Из дневника Лики Лебедевой
— Ну что, Штирлиц, не надоело? — с вызовом так спросила Лика. Коричневый волос, тронутый ветром, точно плетью ударил.
— Я… э-э-э… — красноречиво ответил Леонид и посмотрел вдаль. Он искал ответа у густо тянущихся за Героев Сталинграда деревьев. Но те перешёптывались о чём-то своём с ветром.
«Я хотел спросить, куда она направляется. А ещё извиниться. Кому понравится шпионская игра?

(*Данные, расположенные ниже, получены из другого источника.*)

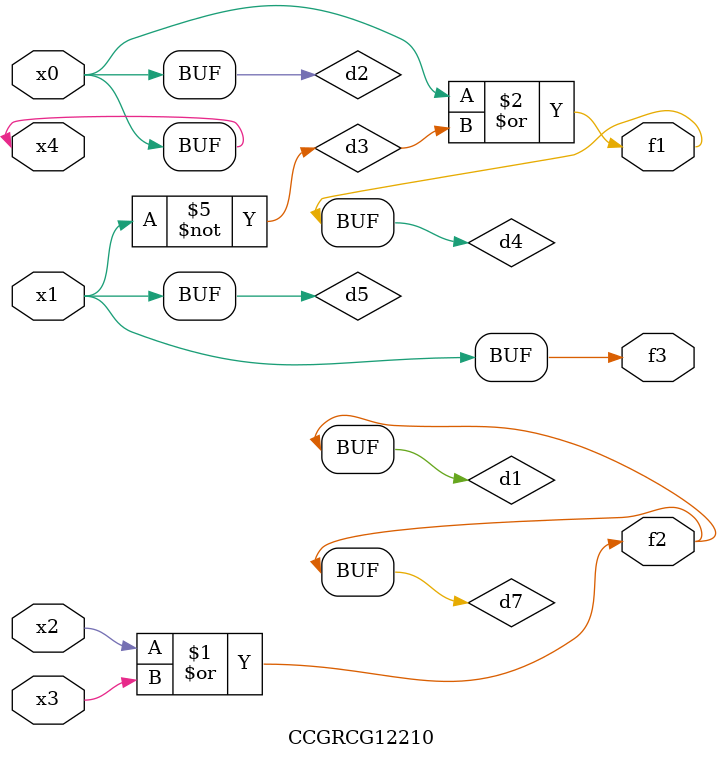
<source format=v>
module CCGRCG12210(
	input x0, x1, x2, x3, x4,
	output f1, f2, f3
);

	wire d1, d2, d3, d4, d5, d6, d7;

	or (d1, x2, x3);
	buf (d2, x0, x4);
	not (d3, x1);
	or (d4, d2, d3);
	not (d5, d3);
	nand (d6, d1, d3);
	or (d7, d1);
	assign f1 = d4;
	assign f2 = d7;
	assign f3 = d5;
endmodule

</source>
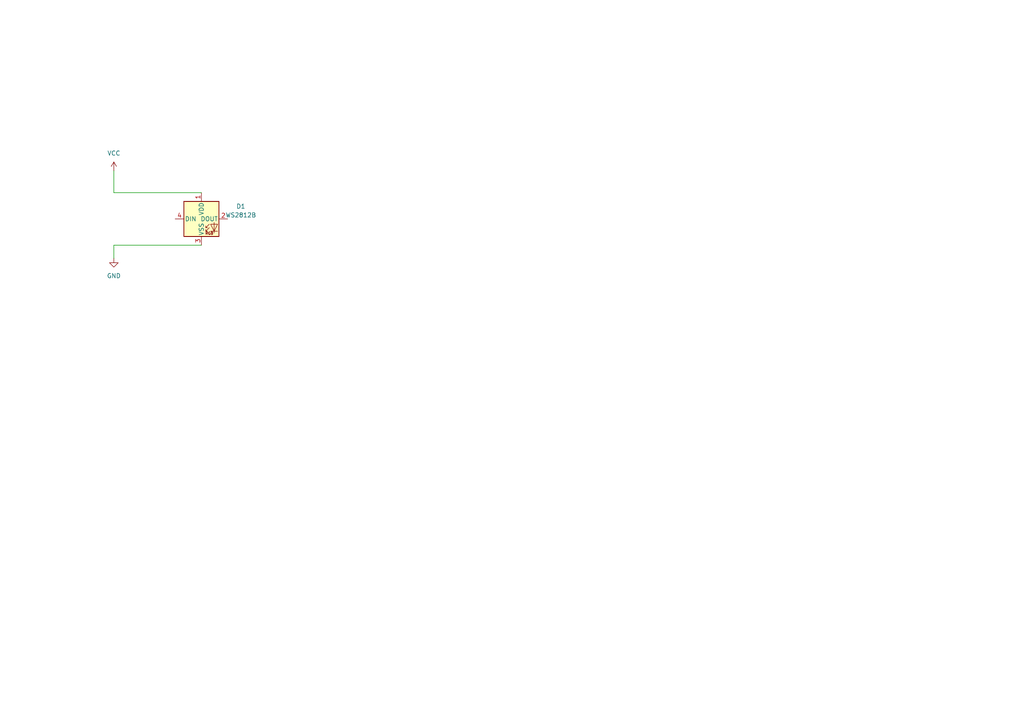
<source format=kicad_sch>
(kicad_sch
	(version 20231120)
	(generator "eeschema")
	(generator_version "8.0")
	(uuid "e5f76ca7-dd83-4d2b-936e-d025608202ff")
	(paper "A4")
	
	(wire
		(pts
			(xy 33.02 49.53) (xy 33.02 55.88)
		)
		(stroke
			(width 0)
			(type default)
		)
		(uuid "24cdd535-9509-427f-849d-b19a9239b3bc")
	)
	(wire
		(pts
			(xy 58.42 55.88) (xy 33.02 55.88)
		)
		(stroke
			(width 0)
			(type default)
		)
		(uuid "c261268d-e6c0-4ed3-ad64-92f3b4f36e8d")
	)
	(wire
		(pts
			(xy 33.02 71.12) (xy 33.02 74.93)
		)
		(stroke
			(width 0)
			(type default)
		)
		(uuid "c40ed8d0-36ad-4523-9098-5ca86f9e94a3")
	)
	(wire
		(pts
			(xy 58.42 71.12) (xy 33.02 71.12)
		)
		(stroke
			(width 0)
			(type default)
		)
		(uuid "d8bee72b-f0fb-401b-8e15-b1194ea1c68c")
	)
	(symbol
		(lib_id "power:GND")
		(at 33.02 74.93 0)
		(unit 1)
		(exclude_from_sim no)
		(in_bom yes)
		(on_board yes)
		(dnp no)
		(fields_autoplaced yes)
		(uuid "bfdf3de8-73d3-4265-b3e4-b119949bcc14")
		(property "Reference" "#PWR01"
			(at 33.02 81.28 0)
			(effects
				(font
					(size 1.27 1.27)
				)
				(hide yes)
			)
		)
		(property "Value" "GND"
			(at 33.02 80.01 0)
			(effects
				(font
					(size 1.27 1.27)
				)
			)
		)
		(property "Footprint" ""
			(at 33.02 74.93 0)
			(effects
				(font
					(size 1.27 1.27)
				)
				(hide yes)
			)
		)
		(property "Datasheet" ""
			(at 33.02 74.93 0)
			(effects
				(font
					(size 1.27 1.27)
				)
				(hide yes)
			)
		)
		(property "Description" "Power symbol creates a global label with name \"GND\" , ground"
			(at 33.02 74.93 0)
			(effects
				(font
					(size 1.27 1.27)
				)
				(hide yes)
			)
		)
		(pin "1"
			(uuid "4ed8c607-bdd7-4b25-8b02-c0b2cc0b4cee")
		)
		(instances
			(project ""
				(path "/e5f76ca7-dd83-4d2b-936e-d025608202ff"
					(reference "#PWR01")
					(unit 1)
				)
			)
		)
	)
	(symbol
		(lib_id "LED:WS2812B")
		(at 58.42 63.5 0)
		(unit 1)
		(exclude_from_sim no)
		(in_bom yes)
		(on_board yes)
		(dnp no)
		(fields_autoplaced yes)
		(uuid "fe5b3387-3eaf-4ecb-b023-2c3838f6ded4")
		(property "Reference" "D1"
			(at 69.85 59.852 0)
			(effects
				(font
					(size 1.27 1.27)
				)
			)
		)
		(property "Value" "WS2812B"
			(at 69.85 62.392 0)
			(effects
				(font
					(size 1.27 1.27)
				)
			)
		)
		(property "Footprint" "LED_SMD:LED_WS2812B_PLCC4_5.0x5.0mm_P3.2mm"
			(at 59.69 71.12 0)
			(effects
				(font
					(size 1.27 1.27)
				)
				(justify left top)
				(hide yes)
			)
		)
		(property "Datasheet" "https://cdn-shop.adafruit.com/datasheets/WS2812B.pdf"
			(at 60.96 73.025 0)
			(effects
				(font
					(size 1.27 1.27)
				)
				(justify left top)
				(hide yes)
			)
		)
		(property "Description" "RGB LED with integrated controller"
			(at 58.42 63.5 0)
			(effects
				(font
					(size 1.27 1.27)
				)
				(hide yes)
			)
		)
		(pin "2"
			(uuid "f2bfe0d4-5661-47b3-b763-99fdfcde758e")
		)
		(pin "3"
			(uuid "df8a8487-c863-43df-b087-b955feac3421")
		)
		(pin "4"
			(uuid "70d4e4b2-54d1-43c2-91f7-4110f095b3f4")
		)
		(pin "1"
			(uuid "b12b77d0-c0f8-4a85-83a3-27109bf55b86")
		)
		(instances
			(project "Untitled"
				(path "/e5f76ca7-dd83-4d2b-936e-d025608202ff"
					(reference "D1")
					(unit 1)
				)
			)
		)
	)
	(symbol
		(lib_id "power:VCC")
		(at 33.02 49.53 0)
		(unit 1)
		(exclude_from_sim no)
		(in_bom yes)
		(on_board yes)
		(dnp no)
		(fields_autoplaced yes)
		(uuid "ff71babb-8249-4302-bb7e-b85331849d8b")
		(property "Reference" "#PWR02"
			(at 33.02 53.34 0)
			(effects
				(font
					(size 1.27 1.27)
				)
				(hide yes)
			)
		)
		(property "Value" "VCC"
			(at 33.02 44.45 0)
			(effects
				(font
					(size 1.27 1.27)
				)
			)
		)
		(property "Footprint" ""
			(at 33.02 49.53 0)
			(effects
				(font
					(size 1.27 1.27)
				)
				(hide yes)
			)
		)
		(property "Datasheet" ""
			(at 33.02 49.53 0)
			(effects
				(font
					(size 1.27 1.27)
				)
				(hide yes)
			)
		)
		(property "Description" "Power symbol creates a global label with name \"VCC\""
			(at 33.02 49.53 0)
			(effects
				(font
					(size 1.27 1.27)
				)
				(hide yes)
			)
		)
		(pin "1"
			(uuid "9da776c9-0942-42b7-a0b3-97e08ce90238")
		)
		(instances
			(project ""
				(path "/e5f76ca7-dd83-4d2b-936e-d025608202ff"
					(reference "#PWR02")
					(unit 1)
				)
			)
		)
	)
	(sheet_instances
		(path "/"
			(page "1")
		)
	)
)

</source>
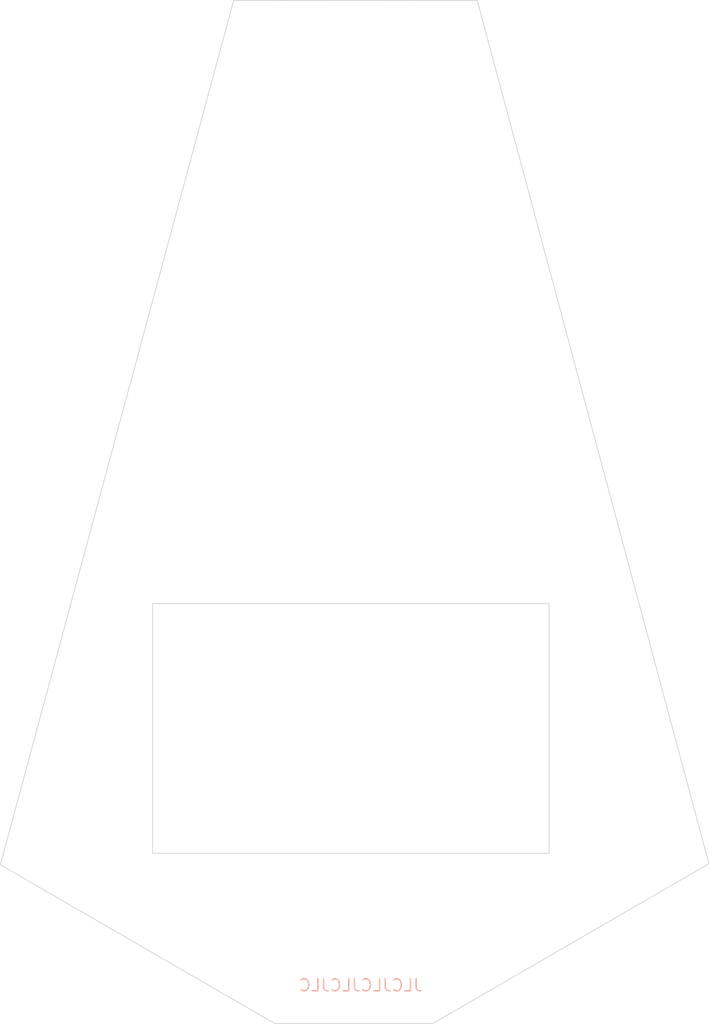
<source format=kicad_pcb>
(kicad_pcb
	(version 20240108)
	(generator "pcbnew")
	(generator_version "8.0")
	(general
		(thickness 1.6)
		(legacy_teardrops no)
	)
	(paper "A4")
	(layers
		(0 "F.Cu" signal)
		(31 "B.Cu" signal)
		(32 "B.Adhes" user "B.Adhesive")
		(33 "F.Adhes" user "F.Adhesive")
		(34 "B.Paste" user)
		(35 "F.Paste" user)
		(36 "B.SilkS" user "B.Silkscreen")
		(37 "F.SilkS" user "F.Silkscreen")
		(38 "B.Mask" user)
		(39 "F.Mask" user)
		(40 "Dwgs.User" user "User.Drawings")
		(41 "Cmts.User" user "User.Comments")
		(42 "Eco1.User" user "User.Eco1")
		(43 "Eco2.User" user "User.Eco2")
		(44 "Edge.Cuts" user)
		(45 "Margin" user)
		(46 "B.CrtYd" user "B.Courtyard")
		(47 "F.CrtYd" user "F.Courtyard")
		(48 "B.Fab" user)
		(49 "F.Fab" user)
		(50 "User.1" user)
		(51 "User.2" user)
		(52 "User.3" user)
		(53 "User.4" user)
		(54 "User.5" user)
		(55 "User.6" user)
		(56 "User.7" user)
		(57 "User.8" user)
		(58 "User.9" user)
	)
	(setup
		(pad_to_mask_clearance 0)
		(allow_soldermask_bridges_in_footprints no)
		(pcbplotparams
			(layerselection 0x00010fc_ffffffff)
			(plot_on_all_layers_selection 0x0000000_00000000)
			(disableapertmacros no)
			(usegerberextensions yes)
			(usegerberattributes yes)
			(usegerberadvancedattributes no)
			(creategerberjobfile no)
			(dashed_line_dash_ratio 12.000000)
			(dashed_line_gap_ratio 3.000000)
			(svgprecision 4)
			(plotframeref no)
			(viasonmask no)
			(mode 1)
			(useauxorigin no)
			(hpglpennumber 1)
			(hpglpenspeed 20)
			(hpglpendiameter 15.000000)
			(pdf_front_fp_property_popups yes)
			(pdf_back_fp_property_popups yes)
			(dxfpolygonmode yes)
			(dxfimperialunits yes)
			(dxfusepcbnewfont yes)
			(psnegative no)
			(psa4output no)
			(plotreference yes)
			(plotvalue no)
			(plotfptext yes)
			(plotinvisibletext no)
			(sketchpadsonfab no)
			(subtractmaskfromsilk yes)
			(outputformat 1)
			(mirror no)
			(drillshape 0)
			(scaleselection 1)
			(outputdirectory "Gerber/")
		)
	)
	(net 0 "")
	(footprint "MountingHole:MountingHole_2.2mm_M2" (layer "F.Cu") (at 136.267643 104.356038))
	(footprint "MountingHole:MountingHole_2.2mm_M2" (layer "F.Cu") (at 131.517643 126.35604))
	(footprint "MountingHole:MountingHole_2.2mm_M2" (layer "F.Cu") (at 160.26764 104.356042))
	(footprint "MountingHole:MountingHole_2.2mm_M2" (layer "F.Cu") (at 165.017642 126.356034))
	(gr_line
		(start 156.43 74.94)
		(end 140.19 74.93)
		(stroke
			(width 0.05)
			(type default)
		)
		(layer "Edge.Cuts")
		(uuid "04dbb5db-c65f-4b78-9c0f-5ee62c1839c2")
	)
	(gr_line
		(start 140.19 74.93)
		(end 124.636111 132.501988)
		(stroke
			(width 0.05)
			(type default)
		)
		(layer "Edge.Cuts")
		(uuid "38b17dd0-04d3-4f21-a207-8cd0277a8cde")
	)
	(gr_line
		(start 171.873889 132.431988)
		(end 156.43 74.94)
		(stroke
			(width 0.05)
			(type default)
		)
		(layer "Edge.Cuts")
		(uuid "7f5b9e4a-4efa-4ba0-9b7f-16451a812f7d")
	)
	(gr_rect
		(start 134.78 115.11)
		(end 161.22 131.74)
		(stroke
			(width 0.05)
			(type default)
		)
		(fill none)
		(layer "Edge.Cuts")
		(uuid "8a09fc1e-f19f-4bac-ac62-5de257b0b627")
	)
	(gr_line
		(start 142.938887 143.080648)
		(end 153.46 143.08)
		(stroke
			(width 0.05)
			(type default)
		)
		(layer "Edge.Cuts")
		(uuid "9363ea1a-9be5-4645-be22-8cc71c062ee9")
	)
	(gr_line
		(start 124.636111 132.501988)
		(end 142.938887 143.080648)
		(stroke
			(width 0.05)
			(type default)
		)
		(layer "Edge.Cuts")
		(uuid "b85aa144-55ab-4c6f-b946-0fa3146af397")
	)
	(gr_line
		(start 153.46 143.08)
		(end 171.873889 132.431988)
		(stroke
			(width 0.05)
			(type default)
		)
		(layer "Edge.Cuts")
		(uuid "bcce3291-8a61-46c4-9606-593d803fa64e")
	)
	(gr_text "JLCJLCJLCJLC"
		(at 148.66 141 -0)
		(layer "B.SilkS")
		(uuid "0287585c-0702-428f-91bd-24c17368e196")
		(effects
			(font
				(size 0.8 0.8)
				(thickness 0.1)
			)
			(justify bottom mirror)
		)
	)
)

</source>
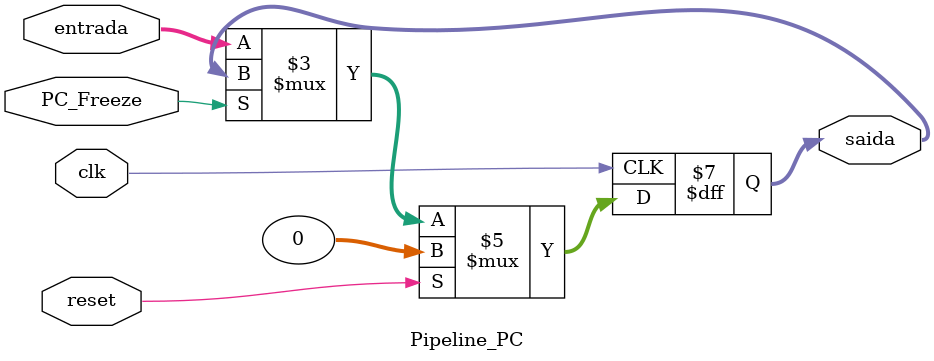
<source format=v>
module Pipeline_PC (entrada,saida,clk,reset,PC_Freeze);
  input[31:0]entrada;
  input clk,reset,PC_Freeze;
  output reg[31:0] saida;

  always @ (posedge clk) begin //or reset
    if(reset)begin
      saida <= 32'b0;
    end
    else begin
      saida = (PC_Freeze == 0) ? entrada : saida;
    end
  end

endmodule //Pipeline_PC

</source>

Лика не накричала на меня, не стала говорить, как подло, не по-товарищески я поступил. Она отнеслась ко всему… не с жеманным юмором, нет, а с присущей ей взрослой иронией. Одна из причин, по которой я полюбил Лику, кроме самой первой и самой очевидной — просто потому что полюбил, было то, что в десятом классе эта девушка размышляла как взрослая, брала ответственность на себя как на взрослую и по-взрослому бралась за мою
(города)
проблему.
Я помню волевой характер Марты Остроумовой, организованность Саши Костриц, трудолюбие Иры Вальцовой, девчонки с бронзовыми волосами и лицом Орейро, и удлинившуюся до тела двадцатилетней фигуру маминой помощницы Кати Морозовой. И ни Марту, ни Сашу, ни Иру, ни Катю, при всём уважении к ним и к их достижениям, я не мог назвать такими же взрослыми, как Лика. Может, я был не объективен (с оглядкой на всё случившееся, я склонен думать именно так), ведь для любого парня его девушка — лучшая, но я так считал.
Сейчас это, впрочем, не важно, потому что так и так я люблю Лику, она для меня самая-самая! А другие… Среди нас давно нет юношей и девушек. Кто бы каким ни был по уму, способностям и внешности, повзрослели все, и случилось это не в сорок, не в тридцать, даже не в двадцать, а в далёкие шестнадцать лет. Кто повзрослел за один чудовищный день, когда милиционеры звонили и стучали во все двери, а там, за дверями, недоумевающим жителям отключили телевидение, кто — за три дня, кто — за четырнадцать
(«За четырнадцать дней человек умирает»),
кто — за месяц, но неизменно всё произошло достаточно быстро.
Меня давно не волнует возраст — ни тот, кто в мозгах, ни тот, что в паспорте Украины. Сейчас я бы просто хотел набрать мобильный Костриц Александры Васильевны и домашний Панфилова Павла Николаевича и с обоих концов услышать, что всё в порядке, от них или от их детей. Потому что Ляля Няшина, моя соседка по парте, умерла…
Кривозубко. Кривозубый Шар. Кирпичный Зуб. Полный Резец.
Как только не дразнили Лялю в киевской школе. Каждый считал своим долгом отметить не только крупные передние зубы, полноту и низкий рост девочки, но и её имя.
«Ляля, если ты ляля, то почему пришла не в садик? Здесь школа», «Ляля, ты чего плачешь? Лопатку потеряла?» — слышала девочка от одних ребят. «Откуда ты всё знаешь? В садике этого не проходят» — говорили другие. «Няшина? Ха-ха! Наша Няша, крупная ляша!» — говорили третьи и тут же щипались за ляжки и бока.
Травля человека человеком существовала испокон веков. Советское неравнодушие, нужность ребёнка взрослому, работа звеньев в классе, труд и вера в светлое будущее — вот что скрепляло, наставляло, исправляло нас в лучшую сторону. Но бывают люди, которых ничего не может исправить. Их может воспитать только время; а бывает так, что и со временем не прекращают они издёвок над слабыми и беззащитными, напротив, становятся более жестокими и смакуют своей жестокостью, как изысканным блюдом. Именно такими оказались бывшие Лялины одноклассники.
Лялю травили всю начальную школу и пятый класс. Затем, когда родители переехали, Ляля оказалась в нашей школе. Она быстро сдружилась с Ирой и Катей, и девчонки стали неразлейвода. Поначалу Ляля стеснялась своего низкого роста, особенно стоя рядом с Катей, но потом поняла, что каждый рост по-своему хорош, не надо стесняться данного природой.
Надо же, никогда раньше не думал, как тяжело пришлось одной из моих одноклассниц…
С мыслями о Ляле мне трудно вспомнить день первой «честной» встречи с Ликой, но я вспоминаю.
Да, я хотел извиниться, всё правильно. А больше всего на свете я хотел сказать Лике, что люблю её, но именно эти слова были бы худшим на тот момент решением».